[TML] Alien ecologies
Jerry W Barrington
jerry.barrington at gmail.com
Wed Aug 20 20:46:35 MDT 2008
On 8/20/08 12:40 PM, "darby eckles" <darbyeckles at yahoo.com> wrote:
> I had a dream lastnight that I was somplace where the vegetation was all
> shades of purple. It got me thinking about how in most Traveller games I've
> been a player in the worlds we visited seemed to be either very Earth like,
> with green clorophyle based flora, or very arid/desert like. When I run
> games, I like to have very alien planets. I really liked the graphic book
> Expedition by Barlow, thre are some far out critters there...

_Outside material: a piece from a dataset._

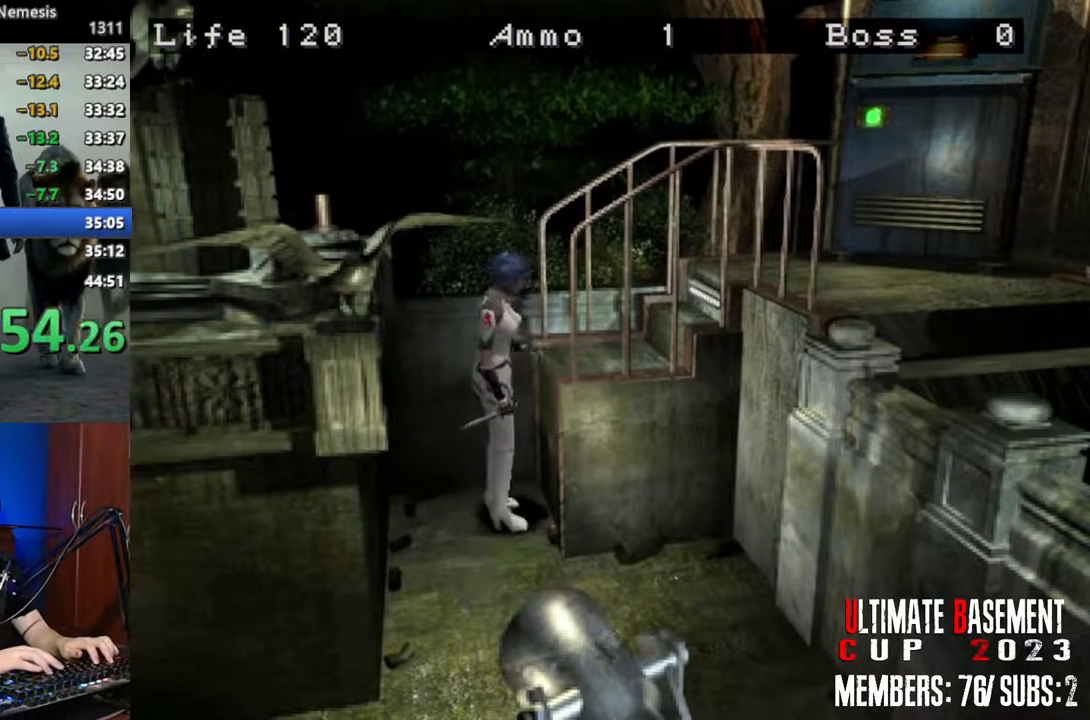
{"keys": ["shift", "w"], "events": [[134, "semicolon", "up"]]}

In my own opinion, Barlowe generally goes a bit *too* far out. He mostly
draws things that look interesting, with little regard to evolution.
> Anyways, I digress...
>
> So, what I am wondering is: is it possible to have purple photosynthetic
> plants? Is it just a matter of the chlorophyl/whatever processing UV spectrum
> light or reflect purple based colors, or would it necessitate some completely
> different system of light usage?
Purple thing are reflecting both blue and red and absorbing the colors
between. This is exactly opposite of chlorophyll. (They may also absorb or
reflect IR or UV, but our eyes don't see that.) Also, note that human
vision is most sensitive in the green, and that is also where the Sun's peak
emission is. Actually makes it kind of odd that plants *aren't* purple, as
green is where the most energy is. Although, they tend to be a *dark*
green, so apparently they still absorb a lot of the green.

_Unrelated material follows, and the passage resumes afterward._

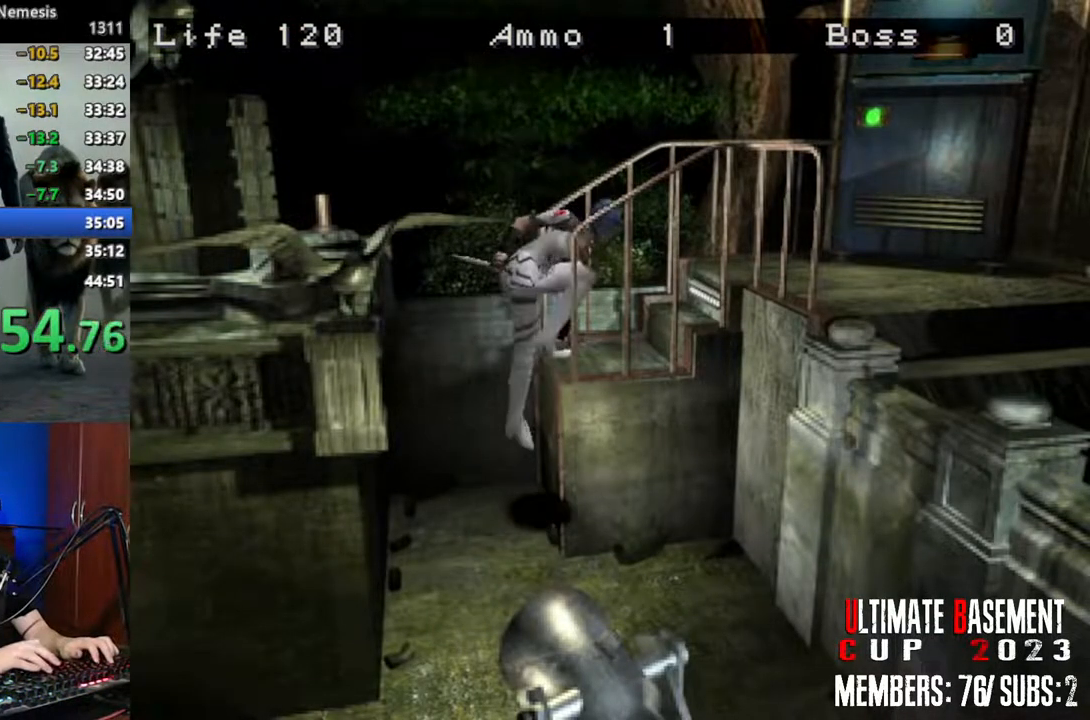
{"keys": ["shift", "w"], "events": []}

Given the nature of sunlight and our eyes, even something that absorbed
moderately more green than not-green might still easily *look* green to us.

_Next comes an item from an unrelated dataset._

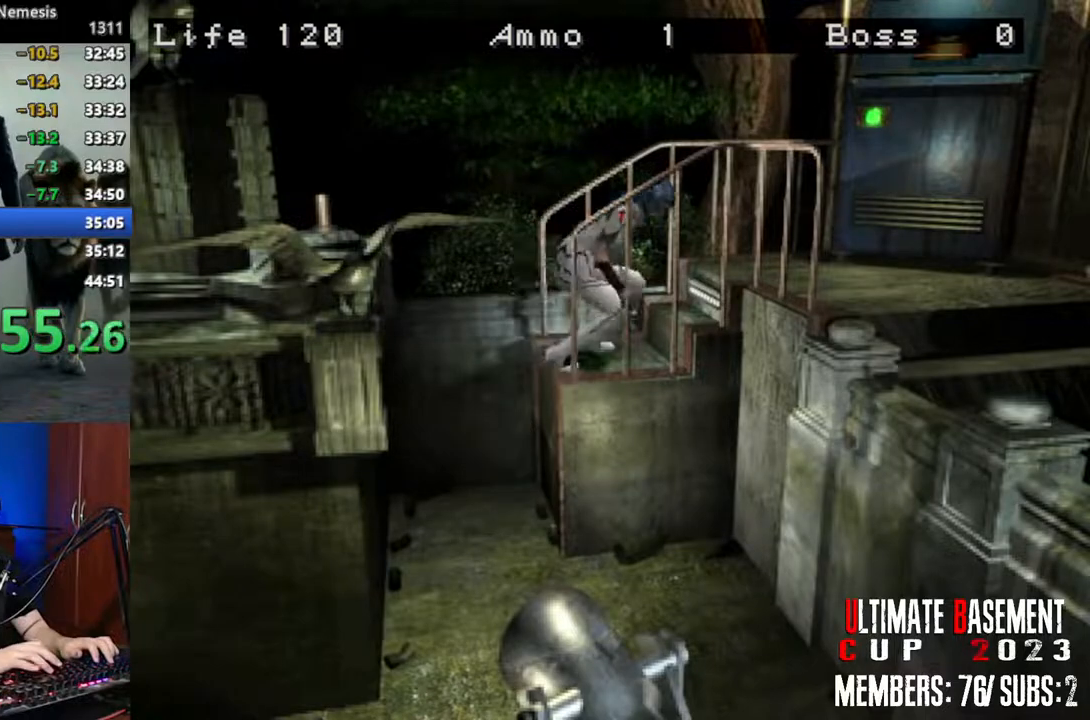
{"keys": ["shift", "w"], "events": []}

<http://en.wikipedia.org/wiki/Image:Chlorophyll_ab_spectra.png>
In any case, it's certainly *possible* for alien life to use something other
than or in addition to chlorophyll for photosynthesis. How *likely* it is
needs study.
On the other hand, UV, and to a lesser extent blue, can cause damage, as
well as providing energy. Check the function of anthocyanins:
<http://en.wikipedia.org/wiki/Anthocyanin>
> Also, what minierals have a purple hue? Amethyst? Can that be broken down
> and used by living creatures?
Amethyst is violet colored quartz. Quartz is just silicon dioxide. As
Bruce said, recent work has shown the violet color to be the result of iron
and aluminum impurities, and heat can easily turn it to yellow citrine.
Doesn't sound like any form of "digestion" would preserve the color.